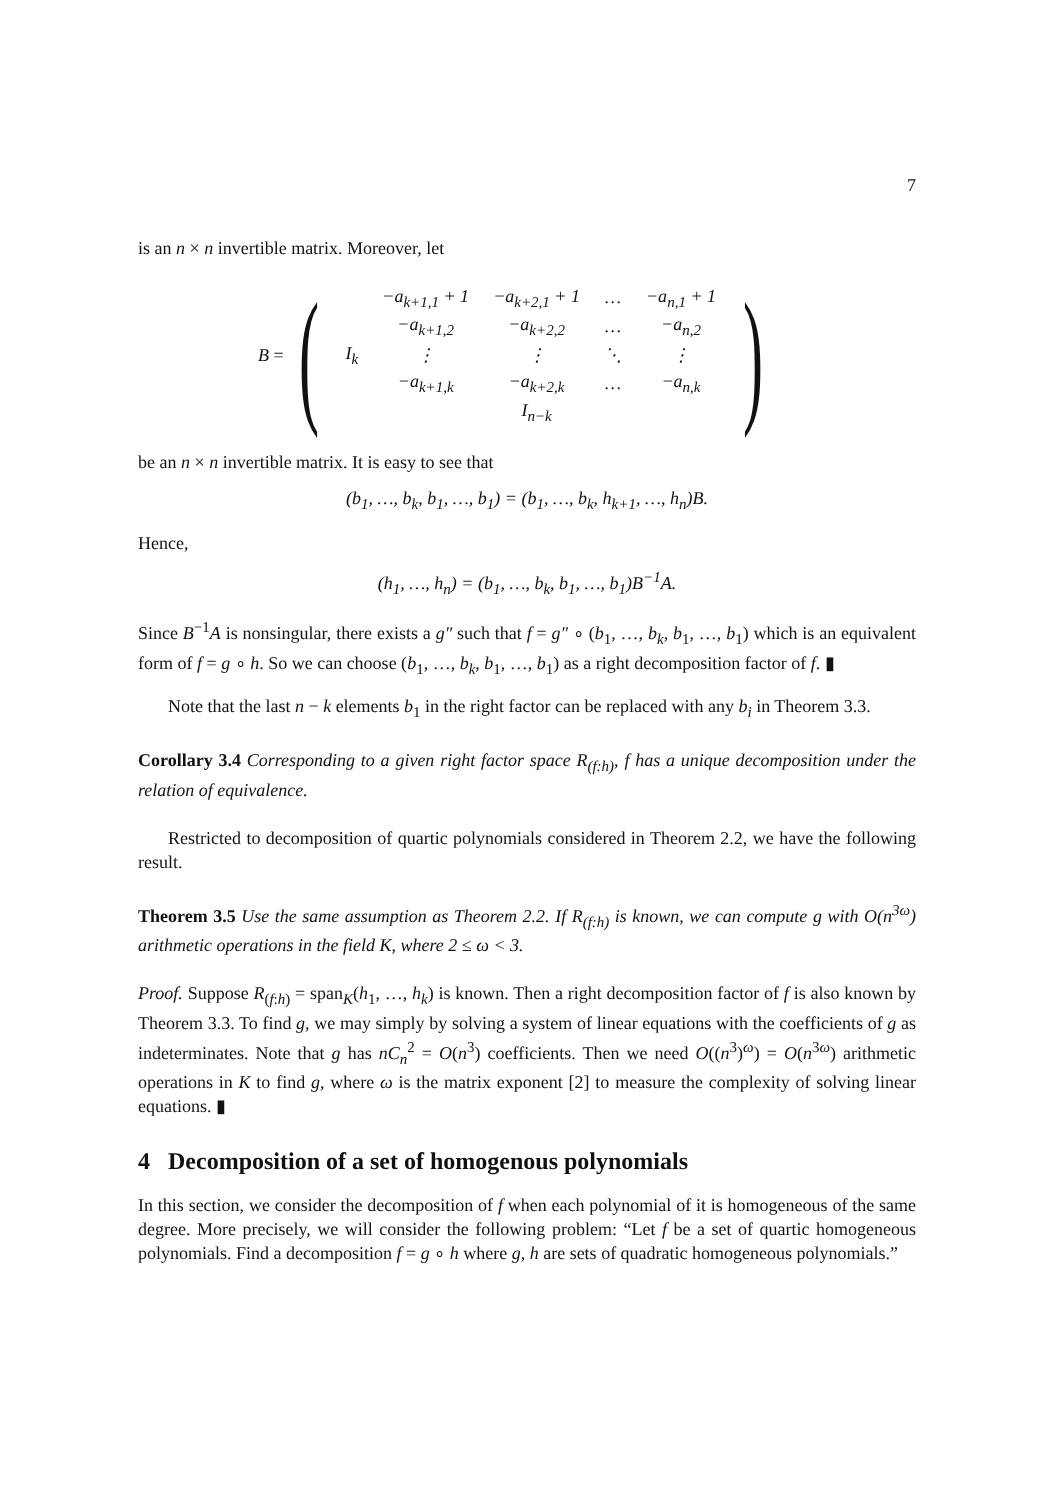7
is an n × n invertible matrix. Moreover, let
B = (
| | −a<sub>k+1,1</sub> + 1 | −a<sub>k+2,1</sub> + 1 | … | −a<sub>n,1</sub> + 1 |
| | −a<sub>k+1,2</sub> | −a<sub>k+2,2</sub> | … | −a<sub>n,2</sub> |
| I<sub>k</sub> | ⋮ | ⋮ | ⋱ | ⋮ |
| | −a<sub>k+1,k</sub> | −a<sub>k+2,k</sub> | … | −a<sub>n,k</sub> |
| | | I<sub>n−k</sub> | | |
)
be an n × n invertible matrix. It is easy to see that
(b<sub>1</sub>, …, b<sub>k</sub>, b<sub>1</sub>, …, b<sub>1</sub>) = (b<sub>1</sub>, …, b<sub>k</sub>, h<sub>k+1</sub>, …, h<sub>n</sub>)B.
Hence,
(h<sub>1</sub>, …, h<sub>n</sub>) = (b<sub>1</sub>, …, b<sub>k</sub>, b<sub>1</sub>, …, b<sub>1</sub>)B<sup>−1</sup>A.
Since B<sup>−1</sup>A is nonsingular, there exists a g″ such that f = g″ ∘ (b<sub>1</sub>, …, b<sub>k</sub>, b<sub>1</sub>, …, b<sub>1</sub>) which is an equivalent form of f = g ∘ h. So we can choose (b<sub>1</sub>, …, b<sub>k</sub>, b<sub>1</sub>, …, b<sub>1</sub>) as a right decomposition factor of f. ▮
Note that the last n − k elements b<sub>1</sub> in the right factor can be replaced with any b<sub>i</sub> in Theorem 3.3.
Corollary 3.4 Corresponding to a given right factor space R<sub>(f:h)</sub>, f has a unique decomposition under the relation of equivalence.
Restricted to decomposition of quartic polynomials considered in Theorem 2.2, we have the following result.
Theorem 3.5 Use the same assumption as Theorem 2.2. If R<sub>(f:h)</sub> is known, we can compute g with O(n<sup>3ω</sup>) arithmetic operations in the field K, where 2 ≤ ω < 3.
Proof. Suppose R<sub>(f:h)</sub> = span<sub>K</sub>(h<sub>1</sub>, …, h<sub>k</sub>) is known. Then a right decomposition factor of f is also known by Theorem 3.3. To find g, we may simply by solving a system of linear equations with the coefficients of g as indeterminates. Note that g has nC<sub>n</sub><sup>2</sup> = O(n<sup>3</sup>) coefficients. Then we need O((n<sup>3</sup>)<sup>ω</sup>) = O(n<sup>3ω</sup>) arithmetic operations in K to find g, where ω is the matrix exponent [2] to measure the complexity of solving linear equations. ▮
4 Decomposition of a set of homogenous polynomials
In this section, we consider the decomposition of f when each polynomial of it is homogeneous of the same degree. More precisely, we will consider the following problem: “Let f be a set of quartic homogeneous polynomials. Find a decomposition f = g ∘ h where g, h are sets of quadratic homogeneous polynomials.”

---

_PROBLEM_.
Write out the entries above verbatim; the pictures do not belong in your copy.

_SOLUTION TO THIS TASK_.
7
is an n × n invertible matrix. Moreover, let
B = (
| | −a<sub>k+1,1</sub> + 1 | −a<sub>k+2,1</sub> + 1 | … | −a<sub>n,1</sub> + 1 |
| | −a<sub>k+1,2</sub> | −a<sub>k+2,2</sub> | … | −a<sub>n,2</sub> |
| I<sub>k</sub> | ⋮ | ⋮ | ⋱ | ⋮ |
| | −a<sub>k+1,k</sub> | −a<sub>k+2,k</sub> | … | −a<sub>n,k</sub> |
| | | I<sub>n−k</sub> | | |
)
be an n × n invertible matrix. It is easy to see that
(b<sub>1</sub>, …, b<sub>k</sub>, b<sub>1</sub>, …, b<sub>1</sub>) = (b<sub>1</sub>, …, b<sub>k</sub>, h<sub>k+1</sub>, …, h<sub>n</sub>)B.
Hence,
(h<sub>1</sub>, …, h<sub>n</sub>) = (b<sub>1</sub>, …, b<sub>k</sub>, b<sub>1</sub>, …, b<sub>1</sub>)B<sup>−1</sup>A.
Since B<sup>−1</sup>A is nonsingular, there exists a g″ such that f = g″ ∘ (b<sub>1</sub>, …, b<sub>k</sub>, b<sub>1</sub>, …, b<sub>1</sub>) which is an equivalent form of f = g ∘ h. So we can choose (b<sub>1</sub>, …, b<sub>k</sub>, b<sub>1</sub>, …, b<sub>1</sub>) as a right decomposition factor of f. ▮
Note that the last n − k elements b<sub>1</sub> in the right factor can be replaced with any b<sub>i</sub> in Theorem 3.3.
Corollary 3.4 Corresponding to a given right factor space R<sub>(f:h)</sub>, f has a unique decomposition under the relation of equivalence.
Restricted to decomposition of quartic polynomials considered in Theorem 2.2, we have the following result.
Theorem 3.5 Use the same assumption as Theorem 2.2. If R<sub>(f:h)</sub> is known, we can compute g with O(n<sup>3ω</sup>) arithmetic operations in the field K, where 2 ≤ ω < 3.
Proof. Suppose R<sub>(f:h)</sub> = span<sub>K</sub>(h<sub>1</sub>, …, h<sub>k</sub>) is known. Then a right decomposition factor of f is also known by Theorem 3.3. To find g, we may simply by solving a system of linear equations with the coefficients of g as indeterminates. Note that g has nC<sub>n</sub><sup>2</sup> = O(n<sup>3</sup>) coefficients. Then we need O((n<sup>3</sup>)<sup>ω</sup>) = O(n<sup>3ω</sup>) arithmetic operations in K to find g, where ω is the matrix exponent [2] to measure the complexity of solving linear equations. ▮
4 Decomposition of a set of homogenous polynomials
In this section, we consider the decomposition of f when each polynomial of it is homogeneous of the same degree. More precisely, we will consider the following problem: “Let f be a set of quartic homogeneous polynomials. Find a decomposition f = g ∘ h where g, h are sets of quadratic homogeneous polynomials.”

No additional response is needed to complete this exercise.